The meritocratic criterion is the one that defends that those who have been approved in the entrance exams, therefore, the most prepared, should study at the public university. The socialist criterion is that everyone should be able to access higher education. And while this is not possible, the socialist criterion is the defense of social and racial quotas to favor the most disadvantaged, compensating for inequality. In archaic Brazil, even until 1950, only those who belonged to the landlord class, who could pay, or who “won” the favor of a vacancy, could take a higher education course.

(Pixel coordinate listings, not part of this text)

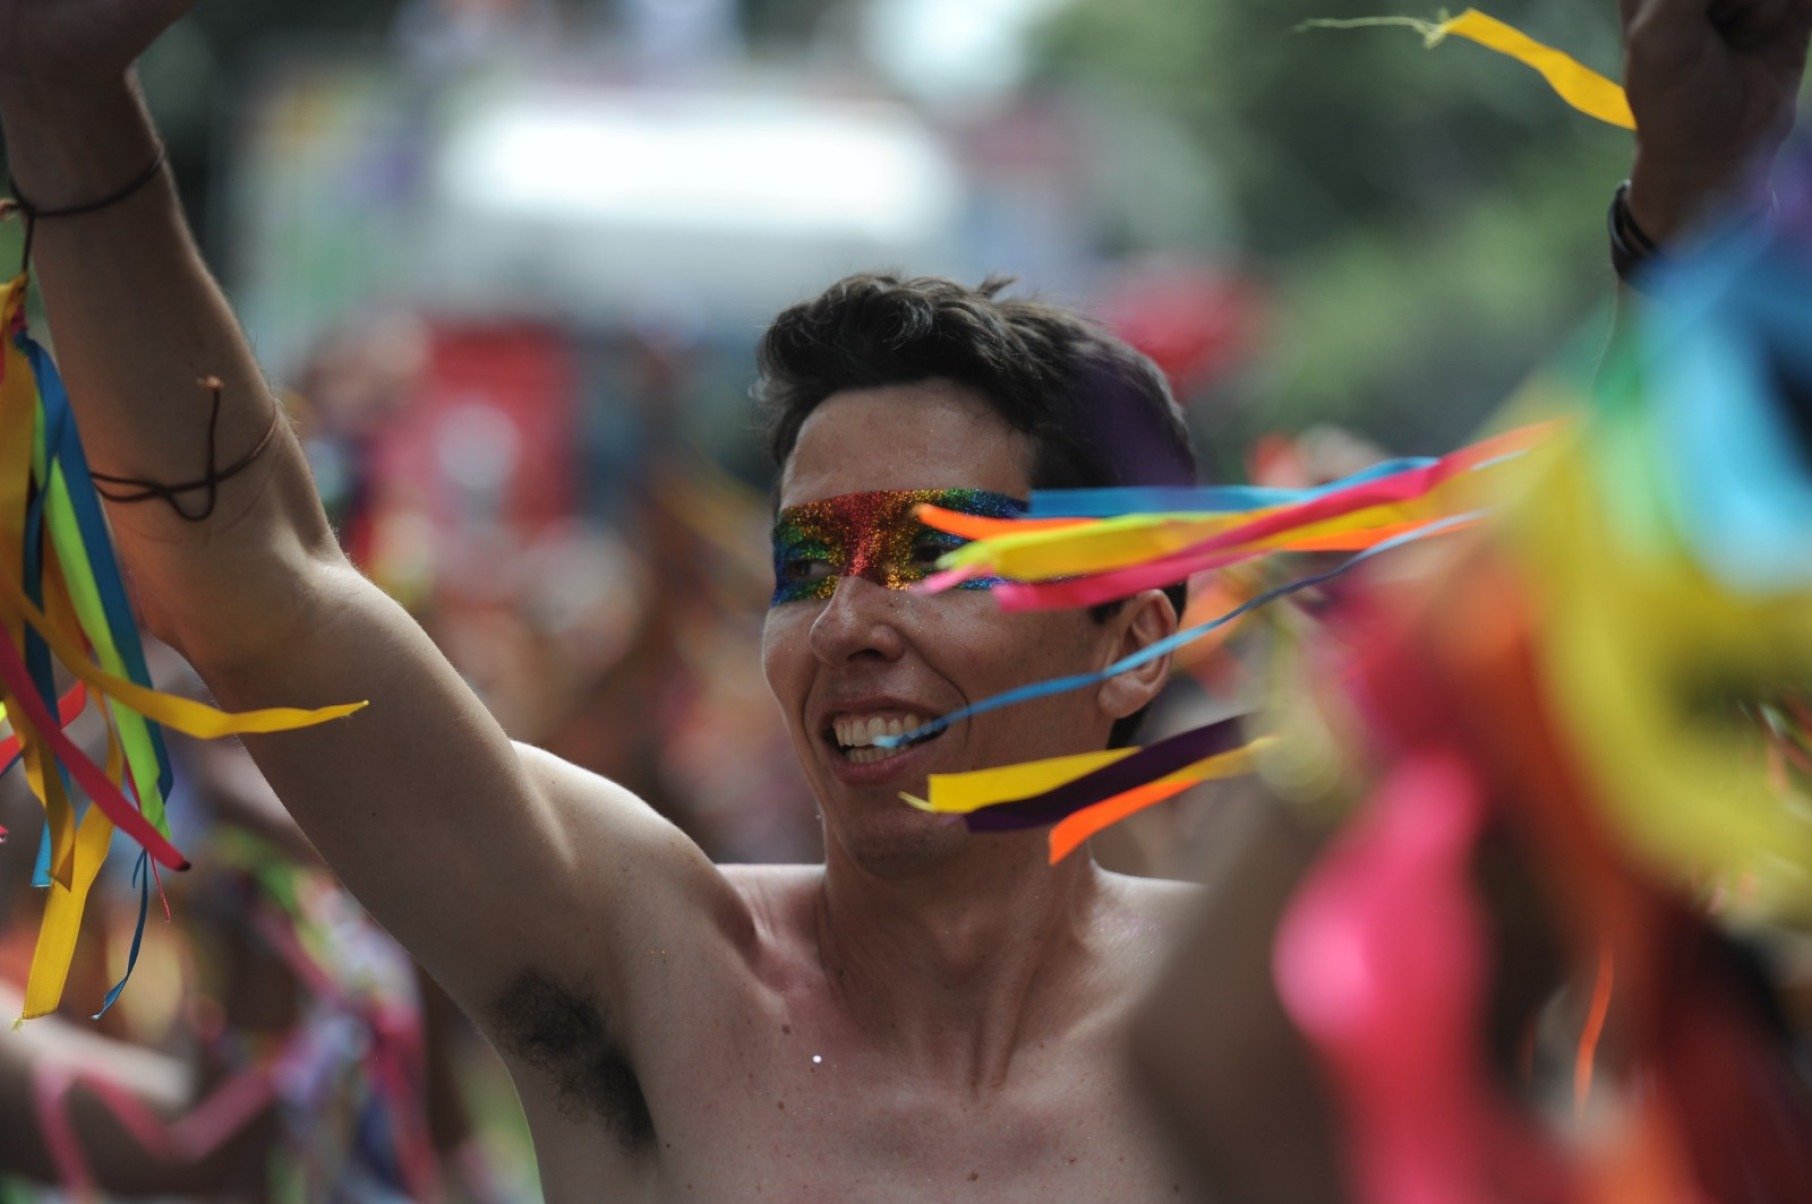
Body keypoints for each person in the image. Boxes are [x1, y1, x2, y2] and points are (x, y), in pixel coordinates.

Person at [0, 0, 1798, 1199]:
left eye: (934, 553)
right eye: (809, 561)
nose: (851, 618)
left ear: (1137, 635)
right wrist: (69, 102)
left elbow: (1585, 679)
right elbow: (266, 596)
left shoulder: (1269, 1015)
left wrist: (1690, 215)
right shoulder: (650, 967)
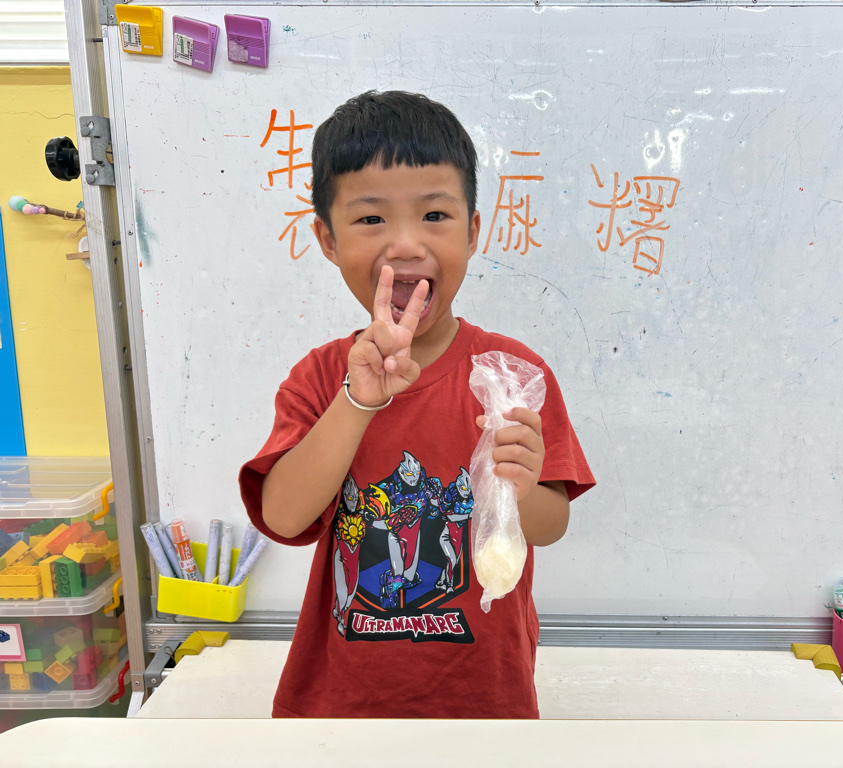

Meritocracy gained ideological hegemony in Brazil very slowly. The process was slow because there was resistance. And let us not be surprised if there is still reluctance. For many generations, an almost hereditary social insertion prevailed: the children of shoemakers, or tailors, or merchants, or doctors, engineers, lawyers, inherited their parents' business. The vast majority of the people did not inherit anything, because they were the Afro-descendants of slave labor, predominantly agrarian.

Social mobility was very low. Agrarian Brazil was a very unequal and rigid society, almost estates. It was estates because the criteria of class and race intersected, forging a hybrid system of class and caste that froze mobility. Social ascension was only individual and narrow. It essentially depended on relationships of influence, therefore, on clientele and dependency through personal ties: the pistolão. The selection criterion was of a pre-capitalist type: kinship and personal trust.

Sergio Buarque de Holanda was the first to give importance to the theme of ideological resistance to liberalism in his book Brazil roots, published in 1936. Many interpreted the concept of “cordial man” as an image that referred to personal affection, human kindness, political sweetness, a swing in the deal. But the theme was the backwardness of the ruling class and its pre-capitalist mentality.

Others concluded that the concept of cordiality sought to capture the positive consequences of a type of colonization that tolerated racial miscegenation. Even if based on slavery, it would have avoided the violent forms of discrimination and separation as in the USA and South Africa, and would explain social collaboration through the individual search for favors and clientele.

In the 1930s, sociology was still a prisoner of the paradigm of seeking to understand the national character of each people and, therefore, was dispersed in ideological constructions. The vision of Brazil as a country of docile and intensely emotional people corresponded to the needs of the ruling class. A nation in which, despite abysmal economic inequalities, an unusual social cohesion would be maintained.

Sergio Buarque had another concern. He perceived that Brazilian cordiality was a cultural form of struggle for survival and adaptation to a system in which social ascension depended on favoritism. Cordiality concealed the immense brutality of social relations, camouflaged through a false intimacy, an expression of private control of public space.

Cordiality was a disguised expression of fear of misery and fear of reprisal. At the same time, a manifestation on the ground of the customs of the cultural resistance of a people. From cordiality came the “jeitinho”, that is, the ideology of improvisation: the consecration of circumventing universal rules, deceit and the coldness of the equal law for all. From cordiality came the praise of “taking advantage”, the ideology of connivance with convenience, therefore, the legitimation of profit, tolerance with corruption.

Cordiality was the mother of the “jeitinho”. This was the historical way found to guarantee individual social mobility in a rigid society: through personal relationships of cronyism and favor to preserve social peace and find negotiated and concerted solutions.

Brazilian capitalism has the face of its ruling class. They are disguised, because the defense of the world of wealth requires, publicly, the representation of a political role. But deep down, they are ugly, brutish and evil.

*Valério Arcary is a retired professor at IFSP. Author, among other books, of Revolution meets history (Shaman).